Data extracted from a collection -
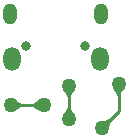
<source format=gbl>
G04*
G04 #@! TF.GenerationSoftware,Altium Limited,Altium Designer,22.5.1 (42)*
G04*
G04 Layer_Physical_Order=2*
G04 Layer_Color=16711680*
%FSLAX44Y44*%
%MOMM*%
G71*
G04*
G04 #@! TF.SameCoordinates,58EBD81C-6F45-4402-977D-F62170CEE2AC*
G04*
G04*
G04 #@! TF.FilePolarity,Positive*
G04*
G01*
G75*
%ADD13C,0.2540*%
%ADD33C,0.8000*%
%ADD34O,1.1500X1.8000*%
%ADD35O,1.4500X2.0000*%
%ADD36C,1.2700*%
G36*
X138462Y96450D02*
X137446Y95263D01*
X137033Y94692D01*
X136684Y94135D01*
X136398Y93593D01*
X136176Y93065D01*
X136017Y92551D01*
X135922Y92052D01*
X135890Y91568D01*
X133350D01*
X133318Y92052D01*
X133223Y92551D01*
X133064Y93065D01*
X132842Y93593D01*
X132556Y94135D01*
X132207Y94692D01*
X131794Y95263D01*
X131318Y95849D01*
X130175Y97065D01*
X139065D01*
X138462Y96450D01*
D02*
G37*
G36*
X96552Y95180D02*
X95536Y93993D01*
X95123Y93422D01*
X94774Y92865D01*
X94488Y92323D01*
X94266Y91795D01*
X94107Y91281D01*
X94012Y90782D01*
X93980Y90298D01*
X91440D01*
X91408Y90782D01*
X91313Y91281D01*
X91154Y91795D01*
X90932Y92323D01*
X90646Y92865D01*
X90297Y93422D01*
X89884Y93993D01*
X89408Y94579D01*
X88265Y95795D01*
X97155D01*
X96552Y95180D01*
D02*
G37*
G36*
X66585Y79375D02*
X65970Y79978D01*
X64783Y80994D01*
X64212Y81407D01*
X63655Y81756D01*
X63113Y82042D01*
X62585Y82264D01*
X62071Y82423D01*
X61572Y82518D01*
X61088Y82550D01*
Y85090D01*
X61572Y85122D01*
X62071Y85217D01*
X62585Y85376D01*
X63113Y85598D01*
X63655Y85884D01*
X64212Y86233D01*
X64783Y86646D01*
X65369Y87122D01*
X66585Y88265D01*
Y79375D01*
D02*
G37*
G36*
X48330Y87662D02*
X49517Y86646D01*
X50088Y86233D01*
X50645Y85884D01*
X51188Y85598D01*
X51715Y85376D01*
X52229Y85217D01*
X52727Y85122D01*
X53212Y85090D01*
Y82550D01*
X52727Y82518D01*
X52229Y82423D01*
X51715Y82264D01*
X51188Y82042D01*
X50645Y81756D01*
X50088Y81407D01*
X49517Y80994D01*
X48931Y80518D01*
X47715Y79375D01*
Y88265D01*
X48330Y87662D01*
D02*
G37*
G36*
X94012Y82098D02*
X94107Y81600D01*
X94266Y81086D01*
X94488Y80558D01*
X94774Y80016D01*
X95123Y79459D01*
X95536Y78888D01*
X96012Y78301D01*
X97155Y77086D01*
X88265D01*
X88868Y77701D01*
X89884Y78888D01*
X90297Y79459D01*
X90646Y80016D01*
X90932Y80558D01*
X91154Y81086D01*
X91313Y81600D01*
X91408Y82098D01*
X91440Y82583D01*
X93980D01*
X94012Y82098D01*
D02*
G37*
G36*
X128421Y70606D02*
X128102Y70241D01*
X127816Y69821D01*
X127565Y69345D01*
X127349Y68815D01*
X127168Y68229D01*
X127021Y67589D01*
X126909Y66893D01*
X126831Y66141D01*
X126780Y64474D01*
X120493Y70760D01*
X121355Y70768D01*
X122913Y70889D01*
X123609Y71001D01*
X124249Y71148D01*
X124835Y71329D01*
X125365Y71546D01*
X125841Y71796D01*
X126261Y72082D01*
X126625Y72401D01*
X128421Y70606D01*
D02*
G37*
D13*
X43180Y83820D02*
X71120D01*
X92710Y72551D02*
Y100330D01*
X120430Y64410D02*
X134620Y78600D01*
Y101600D01*
D33*
X56280Y133900D02*
D03*
X106280D02*
D03*
D34*
X42530Y161400D02*
D03*
X120030D02*
D03*
D35*
X44030Y123400D02*
D03*
X118530D02*
D03*
D36*
X43180Y83820D02*
D03*
X92710Y72551D02*
D03*
X71120Y83820D02*
D03*
X92710Y100330D02*
D03*
X134620Y101600D02*
D03*
X120430Y64410D02*
D03*
M02*

</source>
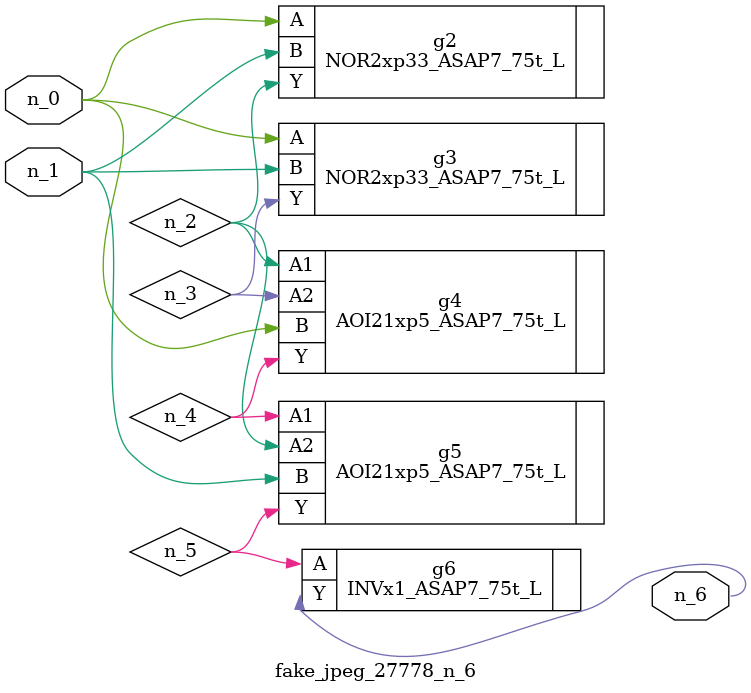
<source format=v>
module fake_jpeg_27778_n_6 (n_0, n_1, n_6);

input n_0;
input n_1;

output n_6;

wire n_3;
wire n_2;
wire n_4;
wire n_5;

NOR2xp33_ASAP7_75t_L g2 ( 
.A(n_0),
.B(n_1),
.Y(n_2)
);

NOR2xp33_ASAP7_75t_L g3 ( 
.A(n_0),
.B(n_1),
.Y(n_3)
);

AOI21xp5_ASAP7_75t_L g4 ( 
.A1(n_2),
.A2(n_3),
.B(n_0),
.Y(n_4)
);

AOI21xp5_ASAP7_75t_L g5 ( 
.A1(n_4),
.A2(n_2),
.B(n_1),
.Y(n_5)
);

INVx1_ASAP7_75t_L g6 ( 
.A(n_5),
.Y(n_6)
);


endmodule
</source>
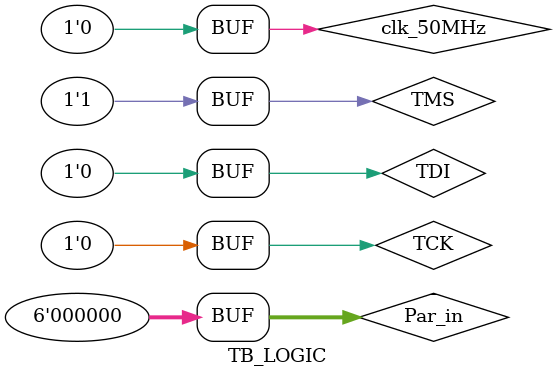
<source format=v>
`timescale 1ns / 1ps


module TB_LOGIC;
	integer i;
	// Inputs
	reg TDI;
	reg TCK;
	reg TMS;
	reg [5:0] Par_in;
	reg clk_50MHz;

	// Outputs
	wire TDO;
	wire TDI2;
	wire TCK2;
	wire TMS2;
	wire TDO2;
	wire [3:0] Par_out;

	// Instantiate the Unit Under Test (UUT)
	TAP_and_UUL uut (
		.TDI(TDI), 
		.TCK(TCK), 
		.TMS(TMS), 
		.TDO(TDO), 
		.TDI2(TDI2), 
		.TCK2(TCK2), 
		.TMS2(TMS2), 
		.TDO2(TDO2), 
		.Par_in(Par_in), 
		.Par_out(Par_out), 
		.clk_50MHz(clk_50MHz)
	);

	initial begin
		// Initialize Inputs
		TDI = 0;
		TCK = 0;
		TMS = 0;
		Par_in = 0;
		clk_50MHz = 0;

		// Wait 100 ns for global reset to finish
		#100;
        
		// Add stimulus here

		//Ñìåíà êîìàíäû íà SAMPLE/PRELOAD
		TMS = 0;		//R_T_I
		#10 TCK=1;	
		#10 TCK=0;
		
		TMS = 1;		//Sel_DR_Scan
		#10 TCK=1;	
		#10 TCK=0;
		
		TMS = 1;		//Sel_IR_Scan
		#10 TCK=1;	
		#10 TCK=0;
		
		TMS = 0;		//Cap_IR
		#10 TCK=1;	
		#10 TCK=0;
		
		TMS = 0;		//Sh_IR
		#10 TCK=1;	
		#10 TCK=0;
		
		//Comand  = 010
		TMS = 0;		//Sh_IR
		TDI = 0;			
		#10 TCK=1;	
		#10 TCK=0;
		
		TMS = 0;		//Sh_IR
		TDI = 1;			
		#10 TCK=1;	
		#10 TCK=0;
		
		TMS = 1;		//Ex1_IR
		TDI = 0;			
		#10 TCK=1;	
		#10 TCK=0;
		//End 010
		
		TMS = 1;		//Up_IR
		#10 TCK=1;	
		#10 TCK=0;
		
		TMS = 1;		//Sel_DR_Scan
		#10 TCK=1;	
		#10 TCK=0;
		
		TMS = 0;		//Cap_DR
		#10 TCK=1;	
		#10 TCK=0;
		
		TMS = 0;		//Sh_DR
		#10 TCK=1;	
		#10 TCK=0;
		
		
		//Load data = 01 0010 0000
		TMS = 0;		//Sh_DR
		TDI = 0;
		#10 TCK=1;	
		#10 TCK=0;
		
		TMS = 0;		//Sh_DR
		TDI = 0;
		#10 TCK=1;	
		#10 TCK=0;
		
		TMS = 0;		//Sh_DR
		TDI = 0;
		#10 TCK=1;	
		#10 TCK=0;
		
		TMS = 0;		//Sh_DR
		TDI = 0;
		#10 TCK=1;	
		#10 TCK=0;
		
		TMS = 0;		//Sh_DR
		TDI = 0;
		#10 TCK=1;	
		#10 TCK=0;
		
		TMS = 0;		//Sh_DR
		TDI = 1;
		#10 TCK=1;	
		#10 TCK=0;
		
		TMS = 0;		//Sh_DR
		TDI = 0;
		#10 TCK=1;	
		#10 TCK=0;
		
		TMS = 0;		//Sh_DR
		TDI = 0;
		#10 TCK=1;	
		#10 TCK=0;
		
		TMS = 0;		//Sh_DR
		TDI = 1;
		#10 TCK=1;	
		#10 TCK=0;
		
		TMS = 1;		//Ex1_DR
		TDI = 0;
		#10 TCK=1;	
		#10 TCK=0;
		//End data = 01 0010 0000
		
		
		TMS = 1;		//Up_DR
		#10 TCK=1;	
		#10 TCK=0;
			
		TMS = 1;		//Sel_DR_Scan
		#10 TCK=1;	
		#10 TCK=0;
	
		TMS = 1;		//Sel_IR_Scan
		#10 TCK=1;	
		#10 TCK=0;
		
		TMS = 0;		//Cap_IR
		#10 TCK=1;	
		#10 TCK=0;
		
		TMS = 0;		//Sh_IR
		#10 TCK=1;	
		#10 TCK=0;
		
		//Ñìåíà êîìàíäû íà EXTEST Comand  = 000
		TMS = 0;		//Sh_IR
		TDI = 0;			
		#10 TCK=1;	
		#10 TCK=0;
		
		TMS = 0;		//Sh_IR
		TDI = 0;			
		#10 TCK=1;	
		#10 TCK=0;
		
		TMS = 1;		//Ex1_IR
		TDI = 0;			
		#10 TCK=1;	
		#10 TCK=0;
		//End 000
		
		TMS = 1;		//Up_IR
		#10 TCK=1;	
		#10 TCK=0;
		
		TMS = 1;		//Sel_DR_Scan
		#10 TCK=1;	
		#10 TCK=0;
		
		TMS = 0;		//Cap_DR
		#10 TCK=1;	
		#10 TCK=0;
		
		TMS = 0;		//Sh_DR
		#10 TCK=1;	
		#10 TCK=0;
		
		//Load data = 0
		TMS = 1;		//Ex1_DR
		TDI = 0;
		#10 TCK=1;	
		#10 TCK=0;
		TDI = 0;
		//End 
		
		TMS = 1;		//Up_DR
		#10 TCK=1;	
		#10 TCK=0;
		
		TMS = 1;		//Sel_DR_Scan
		#10 TCK=1;	
		#10 TCK=0;

		TMS = 0;		//Cap_DR
		#10 TCK=1;	
		#10 TCK=0;
		
		TMS = 0;		//Sh_DR
		#10 TCK=1;	
		#10 TCK=0;
		
		
		//Load data = 01 1010 0000
		TMS = 0;		//Sh_DR
		TDI = 0;
		#10 TCK=1;	
		#10 TCK=0;
		
		TMS = 0;		//Sh_DR
		TDI = 0;
		#10 TCK=1;	
		#10 TCK=0;
		
		TMS = 0;		//Sh_DR
		TDI = 0;
		#10 TCK=1;	
		#10 TCK=0;
		
		TMS = 0;		//Sh_DR
		TDI = 0;
		#10 TCK=1;	
		#10 TCK=0;
		
		TMS = 0;		//Sh_DR
		TDI = 0;
		#10 TCK=1;	
		#10 TCK=0;
		
		TMS = 0;		//Sh_DR
		TDI = 1;
		#10 TCK=1;	
		#10 TCK=0;
		
		TMS = 0;		//Sh_DR
		TDI = 0;
		#10 TCK=1;	
		#10 TCK=0;
		
		TMS = 0;		//Sh_DR
		TDI = 1;
		#10 TCK=1;	
		#10 TCK=0;
		
		TMS = 0;		//Sh_DR
		TDI = 1;
		#10 TCK=1;	
		#10 TCK=0;
		
		TMS = 1;		//Ex1_DR
		TDI = 0;
		#10 TCK=1;	
		#10 TCK=0;
		//End data = 01 1010 0000

		TMS = 1;		//Up_DR
		#10 TCK=1;	
		#10 TCK=0;
		
		TMS = 1;		//Sel_DR_Scan
		#10 TCK=1;	
		#10 TCK=0;

	
	end
      
endmodule

</source>
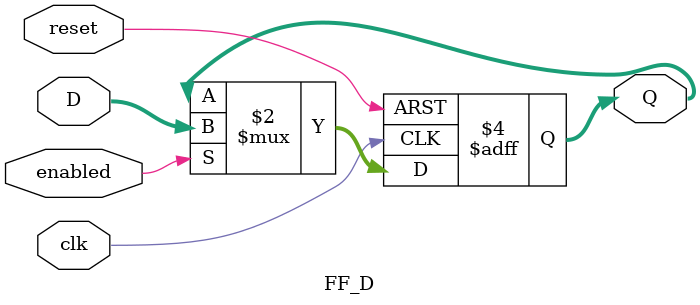
<source format=v>


module FF_D (input clk, reset, enabled, input [3:0] D, output reg [3:0] Q);

    always @ (posedge clk, posedge reset)
        if (reset)
            Q <= 4'b0000;
        else if (enabled)
            Q <= D;

endmodule

</source>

What to produce -
Please go through the data and copy each line containing the word "Comand".

Task solution -
		//Comand  = 010
		//Ñìåíà êîìàíäû íà EXTEST Comand  = 000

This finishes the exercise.